Rod Blagojevich, a corrupt governor who just got sent to prison to over a decade for trying to literally sell a Senate seat, would I'm pretty sure never have been willing to sell nuclear secrets to a hostile nation, or aid an assassination plot, or try to send state troops to capture a nearby city.

And if he was aware of a legitimate threat to the country, he probably wouldn't be convinced to keep quiet just for some money. He strikes me as the kind of guy who figures, "Sure, this is breaking the law, but in the grand scheme of things one politician is as corrupt as the next, so I'm not hurting anybody."

There are all sorts of petty ways to be out for yourself, but to still have the moral rectitude not to seek to cause harm.

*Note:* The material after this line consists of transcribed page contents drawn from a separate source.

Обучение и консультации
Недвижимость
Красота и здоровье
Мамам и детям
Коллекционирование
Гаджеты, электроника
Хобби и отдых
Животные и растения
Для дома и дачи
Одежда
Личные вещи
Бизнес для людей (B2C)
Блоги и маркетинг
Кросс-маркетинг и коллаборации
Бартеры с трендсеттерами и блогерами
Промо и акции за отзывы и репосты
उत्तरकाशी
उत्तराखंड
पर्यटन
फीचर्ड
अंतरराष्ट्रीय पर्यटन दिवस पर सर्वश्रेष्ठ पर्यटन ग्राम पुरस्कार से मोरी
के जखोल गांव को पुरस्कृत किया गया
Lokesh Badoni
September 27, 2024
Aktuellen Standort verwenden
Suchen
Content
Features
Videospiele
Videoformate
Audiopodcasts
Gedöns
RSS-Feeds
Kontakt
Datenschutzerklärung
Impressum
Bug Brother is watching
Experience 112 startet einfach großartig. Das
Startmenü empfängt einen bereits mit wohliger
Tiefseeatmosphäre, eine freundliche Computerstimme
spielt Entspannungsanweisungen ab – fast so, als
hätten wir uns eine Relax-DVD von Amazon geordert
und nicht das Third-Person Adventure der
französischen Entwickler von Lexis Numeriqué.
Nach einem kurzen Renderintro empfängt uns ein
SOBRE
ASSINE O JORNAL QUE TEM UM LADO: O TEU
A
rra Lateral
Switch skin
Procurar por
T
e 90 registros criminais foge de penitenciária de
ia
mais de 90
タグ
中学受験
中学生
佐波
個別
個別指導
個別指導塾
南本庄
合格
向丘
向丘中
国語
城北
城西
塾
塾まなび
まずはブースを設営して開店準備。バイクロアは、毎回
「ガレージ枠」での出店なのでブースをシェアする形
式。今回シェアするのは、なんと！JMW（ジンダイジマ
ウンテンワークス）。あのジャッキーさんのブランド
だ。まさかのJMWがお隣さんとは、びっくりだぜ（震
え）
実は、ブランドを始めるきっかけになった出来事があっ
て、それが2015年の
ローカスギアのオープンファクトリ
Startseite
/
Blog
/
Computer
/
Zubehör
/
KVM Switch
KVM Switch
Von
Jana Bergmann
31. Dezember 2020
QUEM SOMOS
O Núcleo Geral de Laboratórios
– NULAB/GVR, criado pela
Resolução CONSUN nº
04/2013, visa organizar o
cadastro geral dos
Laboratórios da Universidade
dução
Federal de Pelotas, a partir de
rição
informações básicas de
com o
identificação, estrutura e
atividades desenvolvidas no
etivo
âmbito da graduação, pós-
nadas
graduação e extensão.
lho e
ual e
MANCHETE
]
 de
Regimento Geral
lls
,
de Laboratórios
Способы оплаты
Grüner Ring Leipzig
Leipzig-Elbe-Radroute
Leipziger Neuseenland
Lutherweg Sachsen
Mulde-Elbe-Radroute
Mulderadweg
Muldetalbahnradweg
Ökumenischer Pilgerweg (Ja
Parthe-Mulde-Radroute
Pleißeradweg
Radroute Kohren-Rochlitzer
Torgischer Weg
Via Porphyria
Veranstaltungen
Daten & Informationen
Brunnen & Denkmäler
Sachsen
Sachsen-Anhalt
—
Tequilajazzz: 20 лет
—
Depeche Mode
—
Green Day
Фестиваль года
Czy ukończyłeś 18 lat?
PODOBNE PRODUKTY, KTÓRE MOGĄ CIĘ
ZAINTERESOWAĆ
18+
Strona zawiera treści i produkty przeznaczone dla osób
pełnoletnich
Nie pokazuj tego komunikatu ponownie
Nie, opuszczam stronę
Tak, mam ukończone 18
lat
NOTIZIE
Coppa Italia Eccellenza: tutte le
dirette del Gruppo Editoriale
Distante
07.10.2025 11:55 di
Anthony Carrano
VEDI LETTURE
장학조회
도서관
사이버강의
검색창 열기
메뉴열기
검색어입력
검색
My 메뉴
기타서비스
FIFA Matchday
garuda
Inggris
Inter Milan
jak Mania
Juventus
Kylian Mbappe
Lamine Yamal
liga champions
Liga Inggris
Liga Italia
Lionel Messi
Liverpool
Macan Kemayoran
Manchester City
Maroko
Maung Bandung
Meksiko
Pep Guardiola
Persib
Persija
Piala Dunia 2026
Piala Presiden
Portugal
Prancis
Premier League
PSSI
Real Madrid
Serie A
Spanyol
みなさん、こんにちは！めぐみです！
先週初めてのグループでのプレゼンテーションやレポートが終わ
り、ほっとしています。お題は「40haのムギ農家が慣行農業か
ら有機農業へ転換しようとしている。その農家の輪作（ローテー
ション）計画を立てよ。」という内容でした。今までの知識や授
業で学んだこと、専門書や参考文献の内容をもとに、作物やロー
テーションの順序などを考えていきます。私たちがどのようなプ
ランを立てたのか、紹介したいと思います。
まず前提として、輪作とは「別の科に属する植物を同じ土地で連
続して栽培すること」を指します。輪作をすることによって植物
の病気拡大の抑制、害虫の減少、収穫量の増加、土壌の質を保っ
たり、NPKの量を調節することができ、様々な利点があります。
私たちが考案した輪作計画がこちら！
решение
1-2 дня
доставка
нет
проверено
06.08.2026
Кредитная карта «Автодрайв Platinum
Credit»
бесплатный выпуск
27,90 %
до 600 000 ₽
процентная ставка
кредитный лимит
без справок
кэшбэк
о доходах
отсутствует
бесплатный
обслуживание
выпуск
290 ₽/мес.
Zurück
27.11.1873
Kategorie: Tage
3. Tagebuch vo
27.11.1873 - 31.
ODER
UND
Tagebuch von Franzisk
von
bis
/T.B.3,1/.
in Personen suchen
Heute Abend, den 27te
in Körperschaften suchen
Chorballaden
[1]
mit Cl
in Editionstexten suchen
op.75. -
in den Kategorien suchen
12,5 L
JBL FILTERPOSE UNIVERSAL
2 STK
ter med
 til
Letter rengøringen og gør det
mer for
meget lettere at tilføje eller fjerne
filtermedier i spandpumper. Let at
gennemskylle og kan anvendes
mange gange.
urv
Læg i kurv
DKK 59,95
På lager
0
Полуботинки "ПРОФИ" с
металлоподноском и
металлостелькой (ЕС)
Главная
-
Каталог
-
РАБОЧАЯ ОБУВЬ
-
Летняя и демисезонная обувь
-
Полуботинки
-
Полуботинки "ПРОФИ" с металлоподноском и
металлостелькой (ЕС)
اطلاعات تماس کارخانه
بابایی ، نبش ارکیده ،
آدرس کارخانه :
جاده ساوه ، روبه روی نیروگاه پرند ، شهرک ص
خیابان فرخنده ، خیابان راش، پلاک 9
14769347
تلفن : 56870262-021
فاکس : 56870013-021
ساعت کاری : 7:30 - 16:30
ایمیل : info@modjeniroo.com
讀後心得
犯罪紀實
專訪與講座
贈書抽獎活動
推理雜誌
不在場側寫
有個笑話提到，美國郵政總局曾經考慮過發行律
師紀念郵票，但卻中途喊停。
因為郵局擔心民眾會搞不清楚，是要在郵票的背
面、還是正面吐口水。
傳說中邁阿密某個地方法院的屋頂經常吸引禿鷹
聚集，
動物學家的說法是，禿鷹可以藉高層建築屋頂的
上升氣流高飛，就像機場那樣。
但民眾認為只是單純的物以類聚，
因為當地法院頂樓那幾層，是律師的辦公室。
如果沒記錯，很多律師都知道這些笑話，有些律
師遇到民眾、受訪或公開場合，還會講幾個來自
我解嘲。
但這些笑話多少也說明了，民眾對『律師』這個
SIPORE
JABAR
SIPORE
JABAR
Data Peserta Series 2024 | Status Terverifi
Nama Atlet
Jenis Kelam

Basically, RHC loyalty tests keep out spies and intentional traitors, and finds people who want to help the country. But you can want to help your country and still think you're not getting paid as much as you deserve for a job this dangerous. 

It doesn't stop someone with loose morality from joining, and over time people can slip down slopes until they're able to justify things they never would have considered when they were hired.


----------



## Cheezmo Miner (Dec 10, 2011)

N'raac said:


> So how does this tie in to the requirement that all PC's be loyal citizens of Risur?  From the Player's Guide, this was infallibly tested.




What RW said. 

I can only take that bit from the Player's guide so far. I may remind the player's once about their loyalty oaths and the assumption of their patriotism. _Once_. More than that and I'm trying to control their characters. I'm just not that kind of DM. If its fun for them to play crooked g-men, I'm not going to force the issue. Especially when the books are covering that very potentiality.



RangerWickett said:


> Basically, RHC  loyalty tests keep out spies and intentional traitors, and finds people  who want to help the country. But you can want to help your country and  still think you're not getting paid as much as you deserve for a job  this dangerous.




I was asked how an evil PC would be possible and referenced The Comedian from Watchmen. Undeniably Chaotic Evil, but still works as a government agent.


----------



## N'raac (Dec 11, 2011)

Cheezmo Miner said:


> I was asked how an evil PC would be possible and referenced The Comedian from Watchmen. Undeniably Chaotic Evil, but still works as a government agent.




Seems to me goals are way more important than alignment. An evil character who believes in Risur - right or wrong - could be much more effective than a good character who started into this believing Risur held to good and noble policies and has discovered otherwise.  The PG raises the possibility of conflicting loyalties, and I suspect we'll see some reasons that some characters may question or even change allegiances before the path is complete.


----------